Posted November. 30, 2013 07:25,
South Korea will positively consider participating in a U.S.-led regional free trade pact. Seoul`s participation in the Trans-Pacific Partnership (TPP) is expected to expand the country`s export markets but its own market opening could negatively affect some of its industries.
"There is a need for the government to first express interest in joining the TPP and hold preliminary bilateral talks with countries already taking part," Deputy Prime Minister and Strategy and Finance Minister Hyun Oh-seok said in a weekly meeting of economy-related ministers in Seoul. "The government will conduct in-depth analyses of the impact of Korea`s participation in the TPP on sensitive areas such as agriculture, livestock and fishery industries and listen to the opinions of interested parties and experts."

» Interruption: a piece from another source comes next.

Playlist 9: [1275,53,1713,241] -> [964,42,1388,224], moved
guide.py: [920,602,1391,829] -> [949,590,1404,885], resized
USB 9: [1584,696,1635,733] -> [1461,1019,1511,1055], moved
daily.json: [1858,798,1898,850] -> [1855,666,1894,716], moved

Although the remarks are far from a declaration of the government`s participation in the TPP, they are a step forward from the government`s previous position that it would carefully study the effects before making a decision. Some speculate that the government can make a formal declaration of its participation by the end of this year or early next year.

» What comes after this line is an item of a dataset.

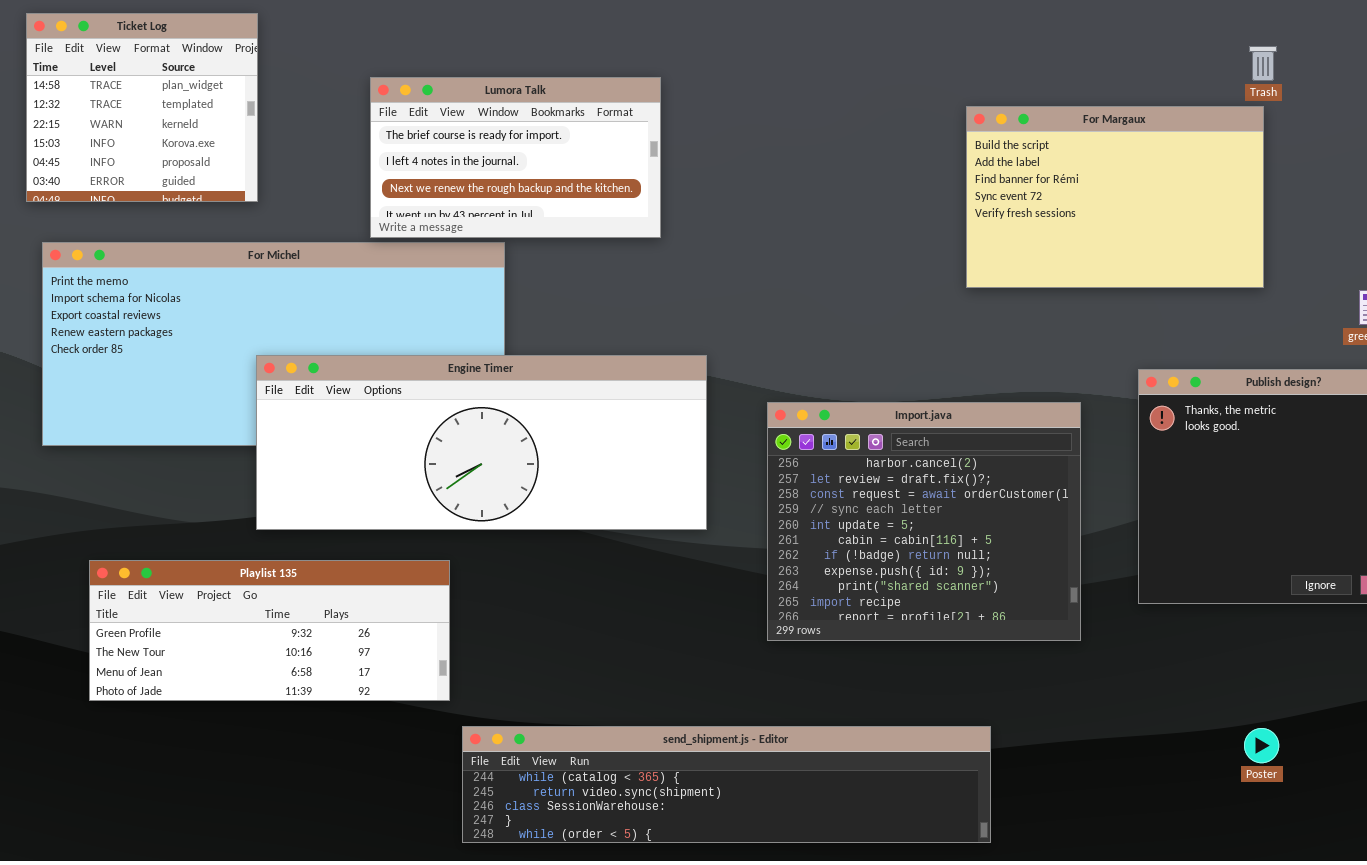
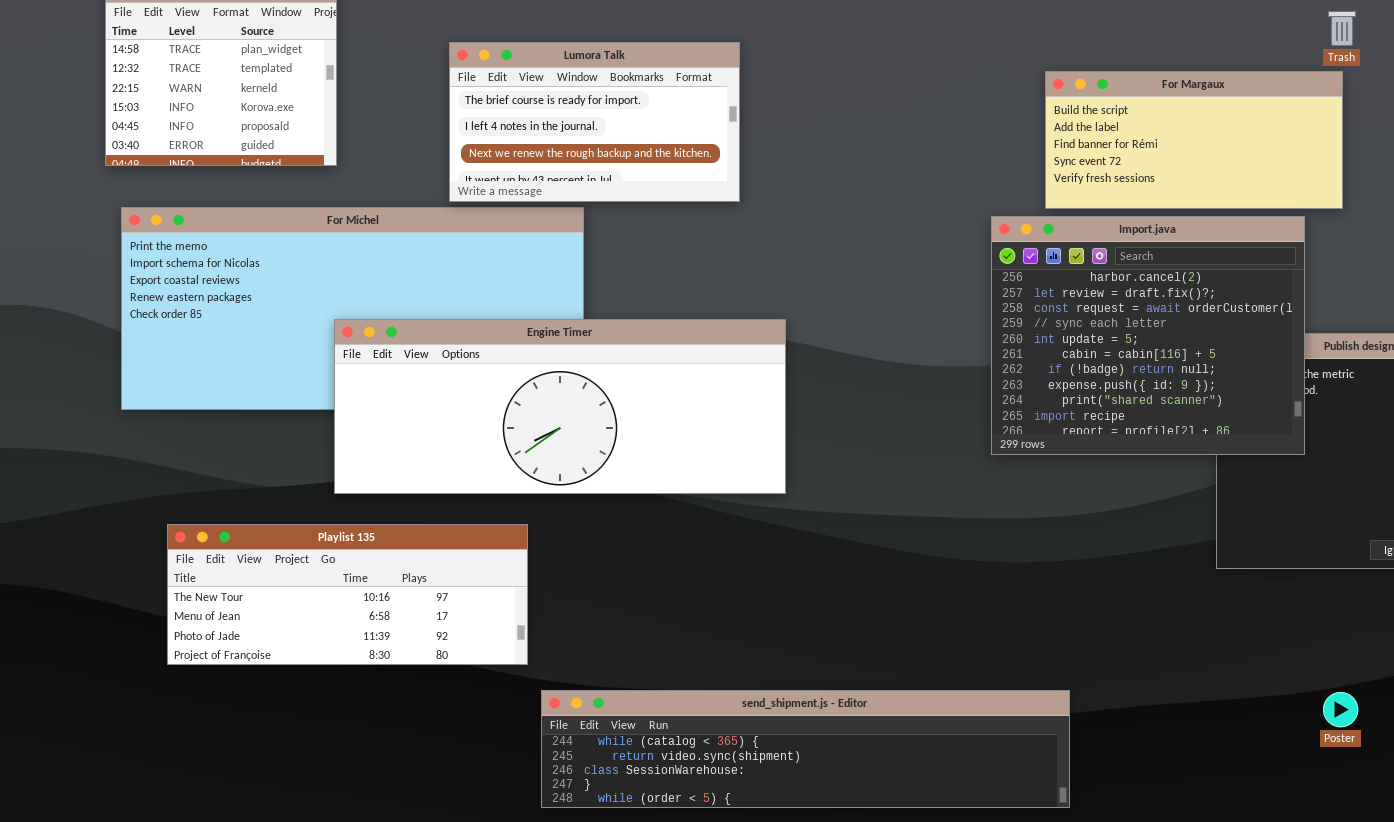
For Margaux: [966,106,1264,288] -> [1045,71,1343,209], resized
Import.java: [767,402,1081,641] -> [991,216,1305,455], moved
Playlist 135: [89,560,450,701] -> [167,524,528,665], scrolled down 1 row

So far, there has been a sharp division of opinions within the government. Advocates say that the government should participate in the TPP as a starting member to voice its views when relevant rules are made, while opponents argue that there is no need to hurry at a time when the country already has free trade agreements in effect with many other countries.
However, the government is now positively considering early participation given the prospects that joining the TPP will be of benefit to the country and that China will also take part in the multilateral trade pact. Seoul projects that participating in the TPP will likely increase the country`s exports of automobiles, refined petroleum products, boosting its economic growth rate by 2.5 to 2.6 percentage points 10 years after joining the trade deal.
Currently, 12 countries in the Asia-Pacific region are negotiating the multilateral trade agreement. They are the United States, Japan, Canada, Mexico, Australia, New Zealand, Singapore, Brunei, Vietnam, Malaysia, Chile and Peru.